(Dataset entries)

*** Begin section ***

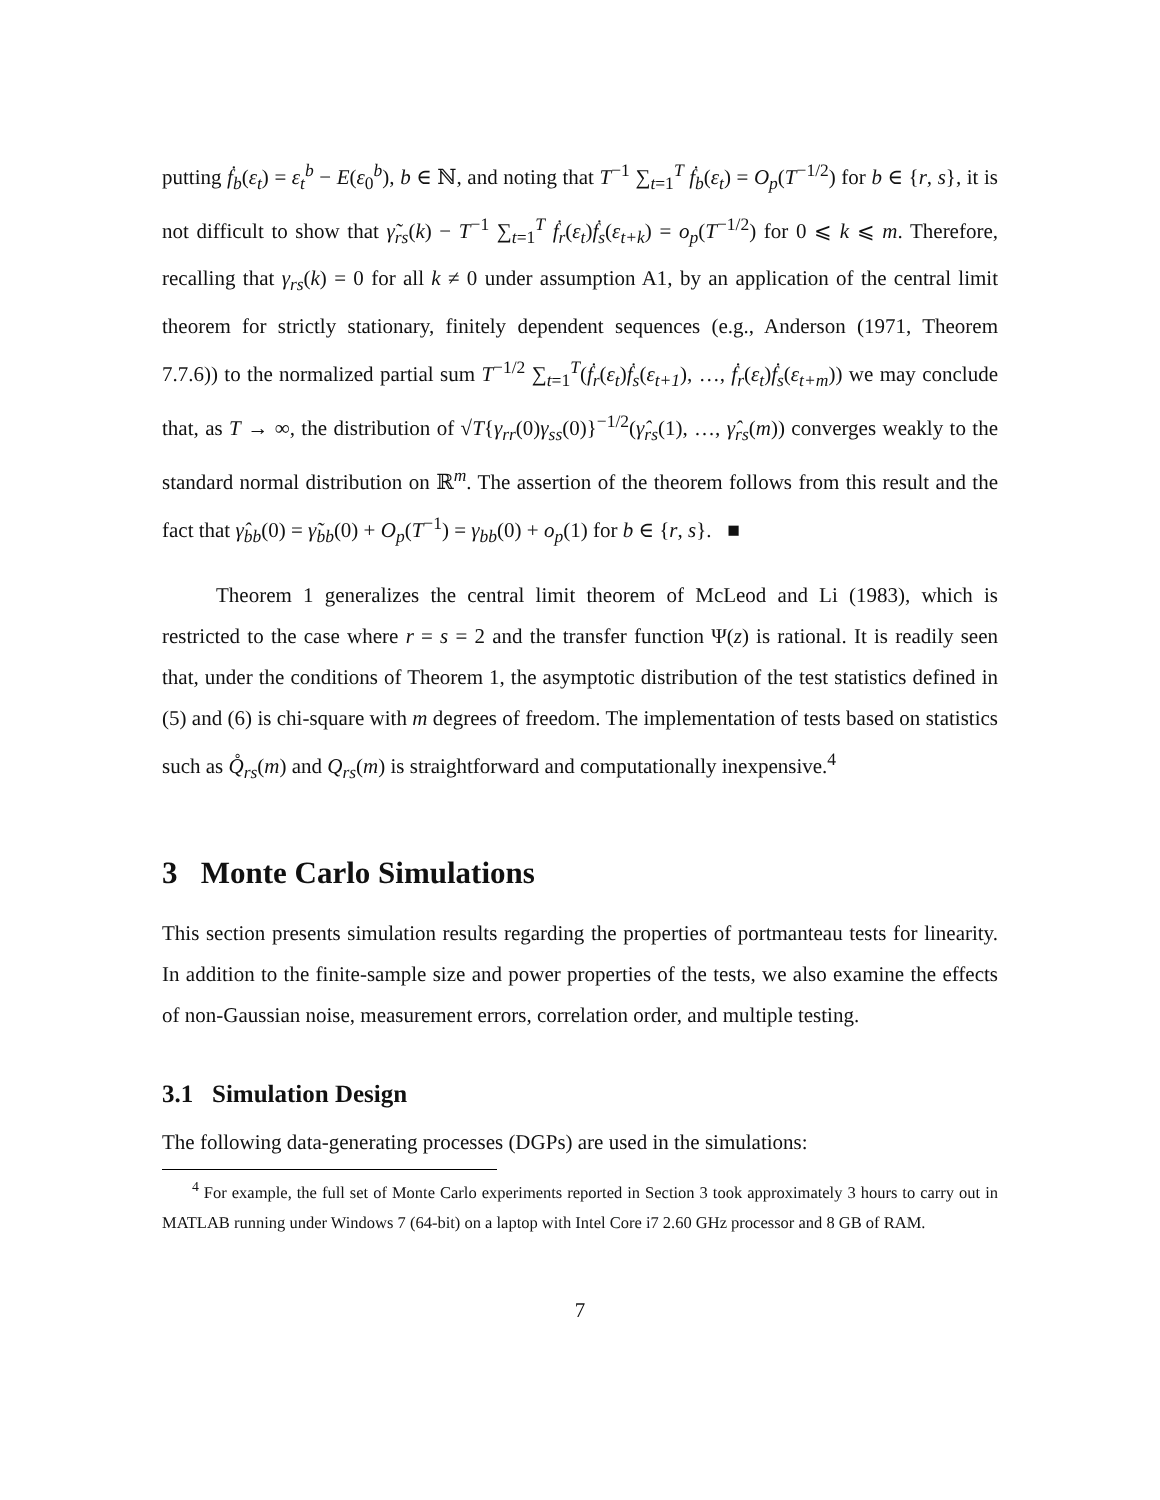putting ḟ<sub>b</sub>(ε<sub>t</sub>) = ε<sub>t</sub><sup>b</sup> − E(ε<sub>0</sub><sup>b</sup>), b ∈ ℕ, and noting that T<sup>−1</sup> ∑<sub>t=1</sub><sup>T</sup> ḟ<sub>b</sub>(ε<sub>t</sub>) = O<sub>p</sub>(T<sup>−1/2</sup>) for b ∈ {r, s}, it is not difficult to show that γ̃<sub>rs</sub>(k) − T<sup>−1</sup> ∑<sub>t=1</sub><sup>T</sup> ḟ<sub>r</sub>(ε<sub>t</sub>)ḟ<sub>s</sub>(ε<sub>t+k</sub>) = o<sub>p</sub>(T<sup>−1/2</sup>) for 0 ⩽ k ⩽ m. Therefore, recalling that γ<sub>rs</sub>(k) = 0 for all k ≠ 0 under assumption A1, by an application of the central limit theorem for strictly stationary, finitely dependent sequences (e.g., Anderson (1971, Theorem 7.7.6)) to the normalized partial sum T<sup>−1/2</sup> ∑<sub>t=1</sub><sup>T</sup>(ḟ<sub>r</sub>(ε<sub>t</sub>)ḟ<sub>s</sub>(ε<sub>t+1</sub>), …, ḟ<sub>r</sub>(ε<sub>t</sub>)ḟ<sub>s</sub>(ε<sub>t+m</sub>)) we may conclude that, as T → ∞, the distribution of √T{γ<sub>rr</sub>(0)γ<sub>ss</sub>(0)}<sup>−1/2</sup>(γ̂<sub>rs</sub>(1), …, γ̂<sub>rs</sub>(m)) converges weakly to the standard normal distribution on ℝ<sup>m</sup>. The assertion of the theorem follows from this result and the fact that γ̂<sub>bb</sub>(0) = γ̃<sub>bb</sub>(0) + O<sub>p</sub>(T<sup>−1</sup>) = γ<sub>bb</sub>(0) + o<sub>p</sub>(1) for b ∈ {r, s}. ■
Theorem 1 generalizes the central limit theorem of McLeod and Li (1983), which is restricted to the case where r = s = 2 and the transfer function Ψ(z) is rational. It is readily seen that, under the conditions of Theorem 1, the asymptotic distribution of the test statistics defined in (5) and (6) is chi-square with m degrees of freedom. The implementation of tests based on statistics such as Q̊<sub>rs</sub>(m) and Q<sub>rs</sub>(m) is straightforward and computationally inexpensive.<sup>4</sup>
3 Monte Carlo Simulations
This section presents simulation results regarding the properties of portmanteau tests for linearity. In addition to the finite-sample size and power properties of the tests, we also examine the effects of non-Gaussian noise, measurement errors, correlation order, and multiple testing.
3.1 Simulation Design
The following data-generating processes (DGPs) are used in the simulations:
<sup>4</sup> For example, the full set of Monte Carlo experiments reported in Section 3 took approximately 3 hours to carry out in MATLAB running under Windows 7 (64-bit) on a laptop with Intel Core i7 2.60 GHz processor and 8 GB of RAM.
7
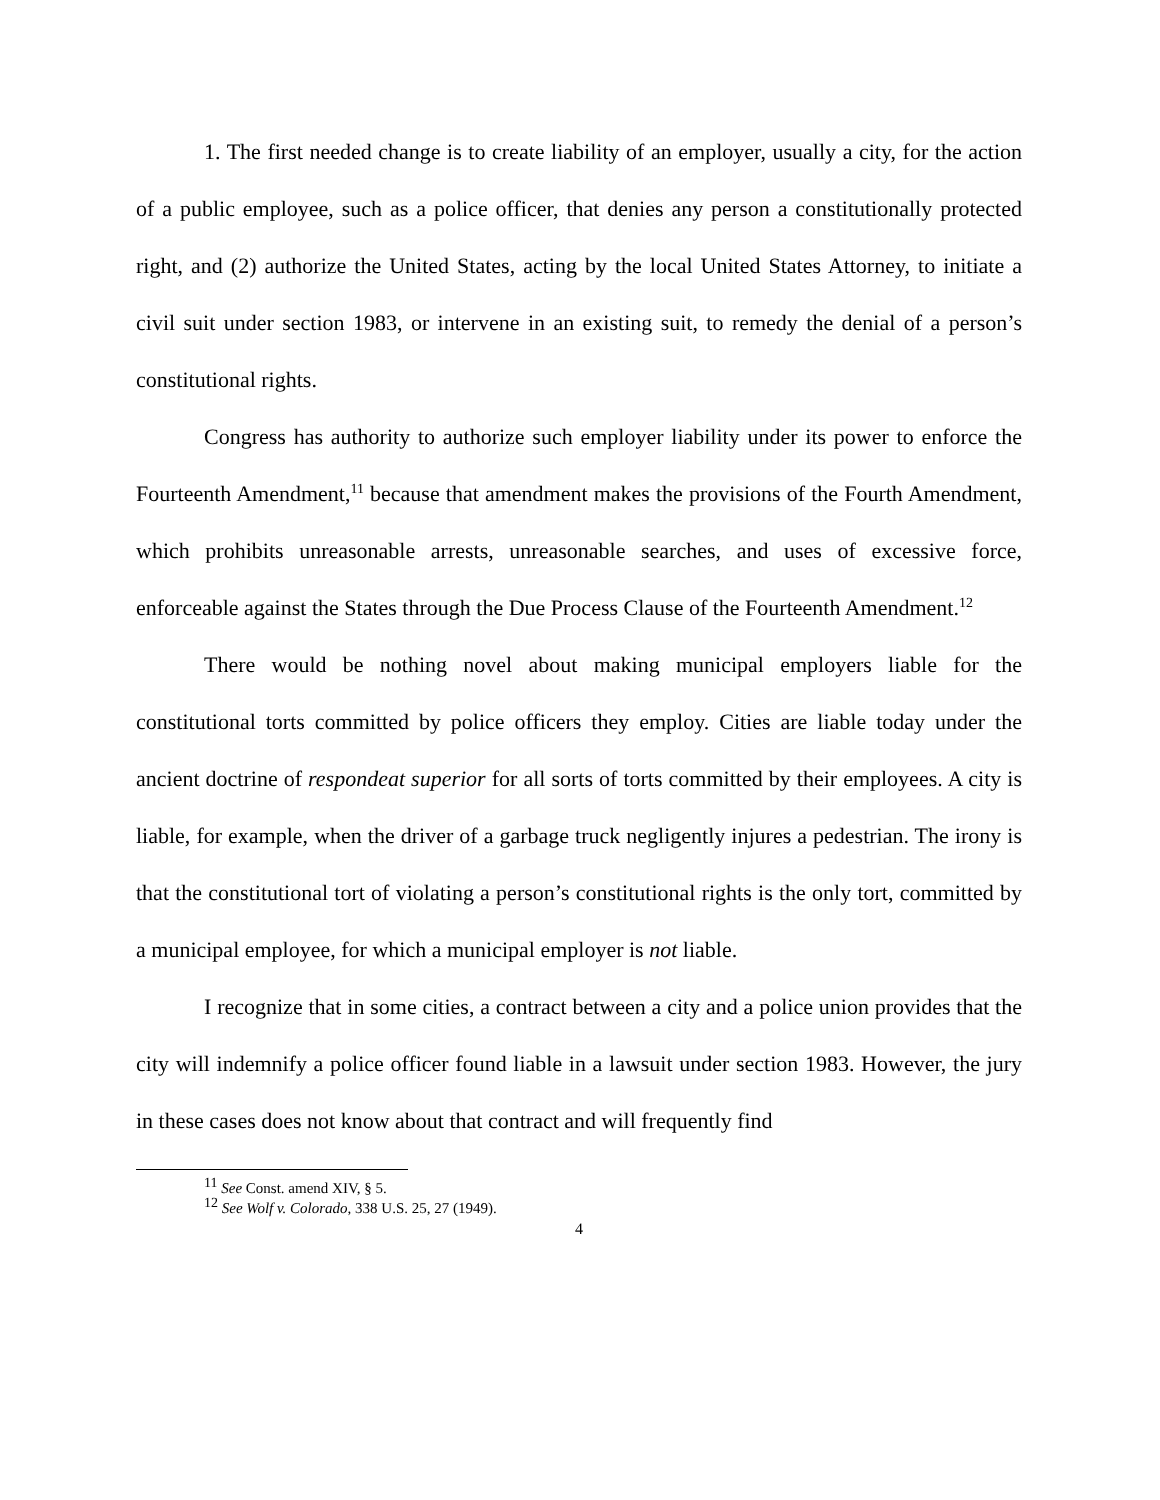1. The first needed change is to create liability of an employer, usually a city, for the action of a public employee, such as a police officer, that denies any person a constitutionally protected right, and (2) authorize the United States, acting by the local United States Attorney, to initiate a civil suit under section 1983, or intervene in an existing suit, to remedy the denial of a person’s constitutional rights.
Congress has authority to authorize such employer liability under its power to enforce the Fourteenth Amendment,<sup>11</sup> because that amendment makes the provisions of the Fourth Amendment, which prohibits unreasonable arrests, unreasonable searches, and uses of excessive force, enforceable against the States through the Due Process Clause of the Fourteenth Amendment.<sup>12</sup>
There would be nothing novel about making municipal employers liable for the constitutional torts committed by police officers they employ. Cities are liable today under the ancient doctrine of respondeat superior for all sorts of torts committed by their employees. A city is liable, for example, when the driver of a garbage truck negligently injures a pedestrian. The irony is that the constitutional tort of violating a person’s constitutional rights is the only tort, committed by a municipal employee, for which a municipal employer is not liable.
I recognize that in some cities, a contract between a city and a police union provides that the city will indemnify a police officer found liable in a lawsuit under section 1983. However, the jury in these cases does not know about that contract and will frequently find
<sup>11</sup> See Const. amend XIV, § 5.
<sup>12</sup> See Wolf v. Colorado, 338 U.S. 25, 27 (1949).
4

*** End section ***

## Your task
Set apart and copy each line of the records that holds the word "Carlo".

## Final answer
3 Monte Carlo Simulations
<sup>4</sup> For example, the full set of Monte Carlo experiments reported in Section 3 took approximately 3 hours to carry out in MATLAB running under Windows 7 (64-bit) on a laptop with Intel Core i7 2.60 GHz processor and 8 GB of RAM.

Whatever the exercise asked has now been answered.